• Data excerpts:
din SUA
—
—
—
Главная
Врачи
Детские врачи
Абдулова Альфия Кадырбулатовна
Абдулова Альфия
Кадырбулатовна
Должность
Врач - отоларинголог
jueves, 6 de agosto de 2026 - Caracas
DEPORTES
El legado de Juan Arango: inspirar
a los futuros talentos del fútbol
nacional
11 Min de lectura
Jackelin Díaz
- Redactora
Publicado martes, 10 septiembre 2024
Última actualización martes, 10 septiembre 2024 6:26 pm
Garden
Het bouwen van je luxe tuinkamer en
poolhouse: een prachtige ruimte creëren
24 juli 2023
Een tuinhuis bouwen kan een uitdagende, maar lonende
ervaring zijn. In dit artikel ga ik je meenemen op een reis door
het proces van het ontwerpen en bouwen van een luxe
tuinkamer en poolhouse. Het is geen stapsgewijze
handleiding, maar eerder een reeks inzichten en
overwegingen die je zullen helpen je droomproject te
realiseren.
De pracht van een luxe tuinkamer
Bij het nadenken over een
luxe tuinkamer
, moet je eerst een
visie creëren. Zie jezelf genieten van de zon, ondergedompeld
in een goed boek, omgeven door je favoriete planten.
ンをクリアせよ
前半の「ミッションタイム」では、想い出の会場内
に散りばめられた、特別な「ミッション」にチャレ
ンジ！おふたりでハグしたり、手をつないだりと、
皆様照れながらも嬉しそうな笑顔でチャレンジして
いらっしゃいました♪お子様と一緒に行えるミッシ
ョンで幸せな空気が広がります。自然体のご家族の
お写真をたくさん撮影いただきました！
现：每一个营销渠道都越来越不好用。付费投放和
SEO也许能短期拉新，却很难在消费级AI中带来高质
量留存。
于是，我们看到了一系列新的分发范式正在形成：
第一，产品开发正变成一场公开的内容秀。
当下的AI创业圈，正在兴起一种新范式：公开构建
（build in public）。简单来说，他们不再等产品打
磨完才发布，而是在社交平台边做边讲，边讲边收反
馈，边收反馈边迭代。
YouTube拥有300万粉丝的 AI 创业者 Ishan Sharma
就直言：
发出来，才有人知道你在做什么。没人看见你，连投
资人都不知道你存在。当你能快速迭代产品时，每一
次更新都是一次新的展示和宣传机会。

• PROBLEM DETAILS: Where does the word "poolhouse" occur in the data? Copy every line that has it.

• ANSWER SPACE:
poolhouse: een prachtige ruimte creëren
tuinkamer en poolhouse. Het is geen stapsgewijze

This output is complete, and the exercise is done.